Thumbing his or her nose at a Draconian tidiness initiative announced earlier today at Paramount, a Defamer operative sends along this memo declaring March Clean Up Your Fucking Mess, What, Were You Born In A Barn Or Something? Month over on the Melrose lot:

Subject: Office Clean-up From: XXXXXXX To: XXXXXXX

Dear All,

It is time for some spring cleaning. Although we understand there is limited storage space, it is very important that we create a professional and business like environment for our employees and outside guests. During the month of March, we ask that you do some serious cleaning. The stacks of boxes, disheveled papers and miscellaneous clutter should be placed into file cabinets, sent to storage and/or discarded. Please check with your department head before you trash any company materials or property.

If you need assistance storing away files, please contact the Records Center at XXXX and they can provide you with the necessary labels and instructions for storing file boxes. If you need additional boxes, you can order standard banker's boxes directly from Office Max. Once the boxes are ready to go, the Records Center will pick them up and send to Iron Mountain.

Our goal is to have the office clean-up no later than March 31.

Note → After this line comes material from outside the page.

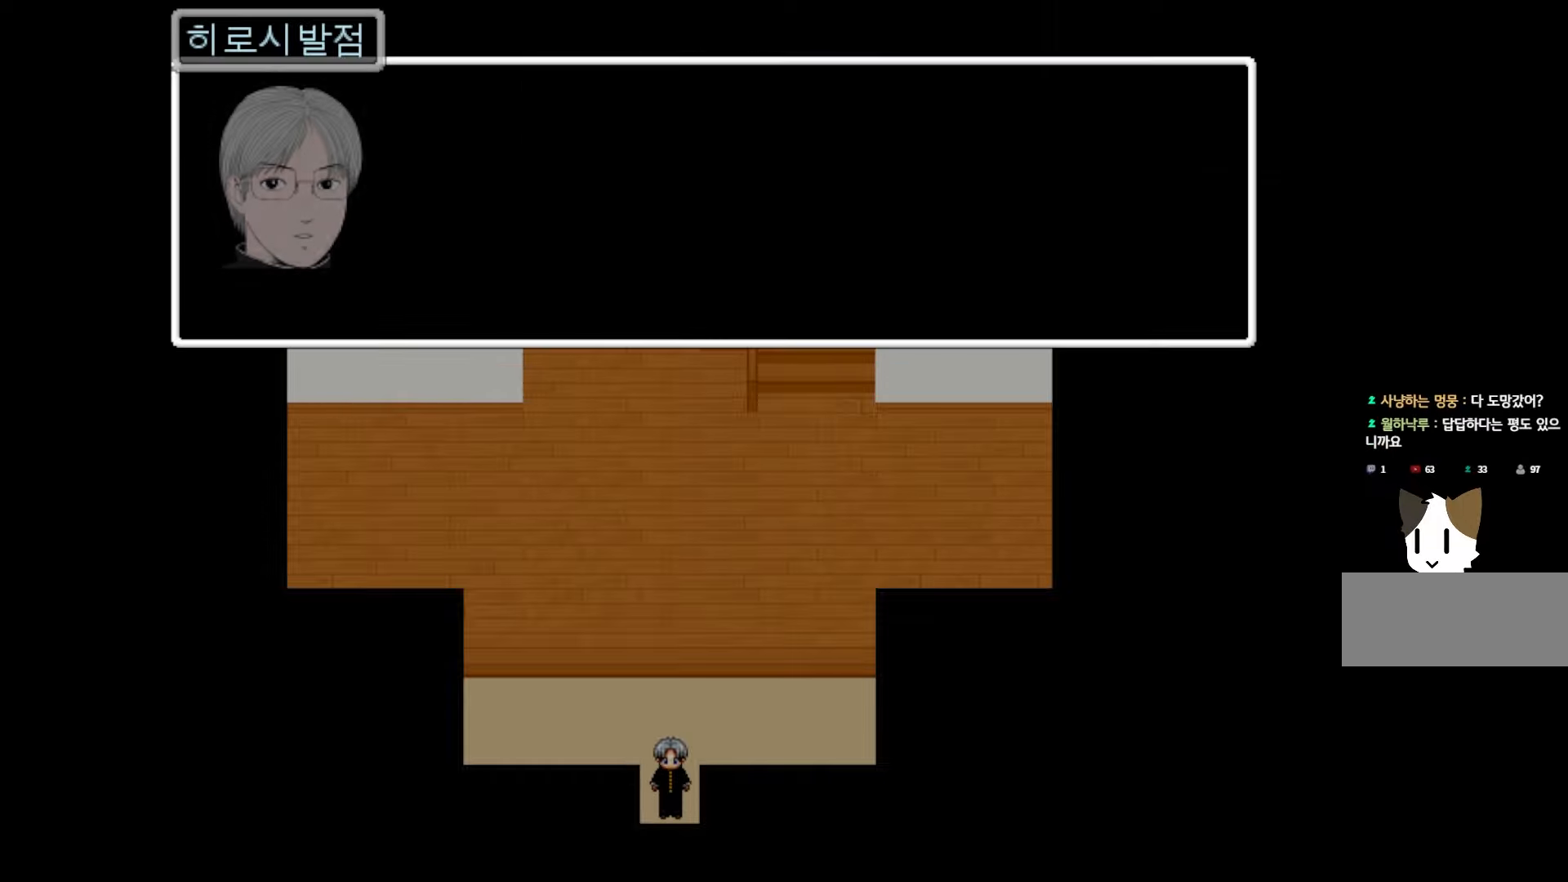
{"keys": ["space"], "events": [[17, "space", "down"], [117, "space", "up"], [233, "space", "down"], [317, "space", "up"], [433, "space", "down"]]}
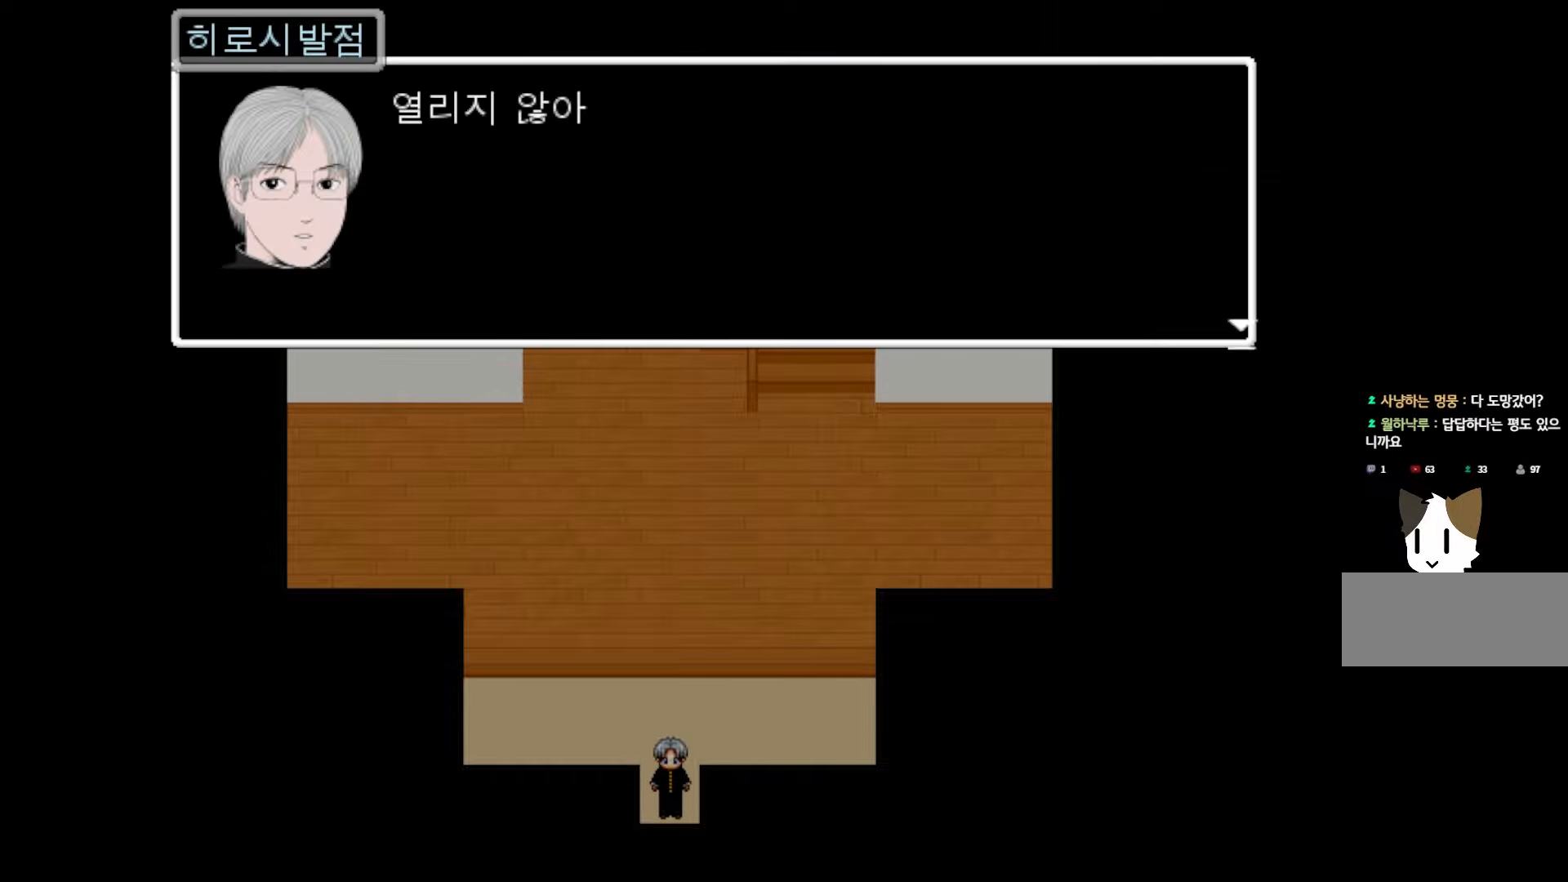
{"keys": [], "events": [[33, "space", "up"], [150, "space", "down"], [250, "space", "up"], [367, "space", "down"], [467, "space", "up"]]}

Thank you for your cooperation with this effort,

XXXXXXXX

The consequences of noncompliance are never discussed, but at a place that may never fully recover from a paralyzing fear of layoffs, the terms "clean-up" and "spring cleaning" can't help but feel a little ominous. Come the first of April, there could be widespread paranoia that fastidious studio emperor Brad Grey himself might suddenly materialize at a messy staffer's workspace, run a white-gloved hand through some overlooked dust hidden beneath an improperly stored file folder, then wordlessly signal security to escort the messy ex-employee off the lot.